*TRY IT:* Please count the lines in the material below that contain the word "each" and give only that number.

*RECORDED DATA:*
----------------------------------------

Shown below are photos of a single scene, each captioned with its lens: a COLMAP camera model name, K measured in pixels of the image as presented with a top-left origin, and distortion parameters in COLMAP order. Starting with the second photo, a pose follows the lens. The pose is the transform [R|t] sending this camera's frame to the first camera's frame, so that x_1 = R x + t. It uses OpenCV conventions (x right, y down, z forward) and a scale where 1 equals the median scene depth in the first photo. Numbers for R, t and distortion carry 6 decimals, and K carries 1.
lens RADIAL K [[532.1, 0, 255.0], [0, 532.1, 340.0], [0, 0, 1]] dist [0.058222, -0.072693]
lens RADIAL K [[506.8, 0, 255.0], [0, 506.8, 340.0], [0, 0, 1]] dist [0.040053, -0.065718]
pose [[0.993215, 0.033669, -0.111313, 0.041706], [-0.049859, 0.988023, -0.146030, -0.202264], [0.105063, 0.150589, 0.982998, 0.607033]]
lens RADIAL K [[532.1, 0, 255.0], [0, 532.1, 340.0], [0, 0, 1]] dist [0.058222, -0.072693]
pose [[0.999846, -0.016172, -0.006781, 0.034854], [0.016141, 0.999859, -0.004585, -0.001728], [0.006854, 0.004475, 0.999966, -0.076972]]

----------------------------------------

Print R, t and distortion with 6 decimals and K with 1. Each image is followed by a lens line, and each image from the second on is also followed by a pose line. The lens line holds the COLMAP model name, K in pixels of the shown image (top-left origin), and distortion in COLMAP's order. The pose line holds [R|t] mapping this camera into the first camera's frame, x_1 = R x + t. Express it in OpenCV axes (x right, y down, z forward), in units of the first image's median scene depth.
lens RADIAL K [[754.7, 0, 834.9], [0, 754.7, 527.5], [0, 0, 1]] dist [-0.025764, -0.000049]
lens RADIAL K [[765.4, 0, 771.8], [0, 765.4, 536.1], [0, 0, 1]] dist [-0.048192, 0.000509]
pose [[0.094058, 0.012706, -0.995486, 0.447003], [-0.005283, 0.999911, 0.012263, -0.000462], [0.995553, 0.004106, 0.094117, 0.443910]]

----------------------------------------

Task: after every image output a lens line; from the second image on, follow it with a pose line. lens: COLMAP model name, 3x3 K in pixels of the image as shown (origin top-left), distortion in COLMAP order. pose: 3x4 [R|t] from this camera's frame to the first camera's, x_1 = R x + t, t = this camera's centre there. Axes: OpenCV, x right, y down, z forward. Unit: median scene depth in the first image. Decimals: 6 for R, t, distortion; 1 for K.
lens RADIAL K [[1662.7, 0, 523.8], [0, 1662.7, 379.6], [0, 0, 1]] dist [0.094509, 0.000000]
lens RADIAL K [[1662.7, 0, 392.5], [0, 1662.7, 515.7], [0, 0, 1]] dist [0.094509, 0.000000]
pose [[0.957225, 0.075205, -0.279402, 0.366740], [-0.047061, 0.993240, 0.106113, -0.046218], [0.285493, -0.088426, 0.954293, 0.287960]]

----------------------------------------

*SOLUTION TO THIS TASK:* 2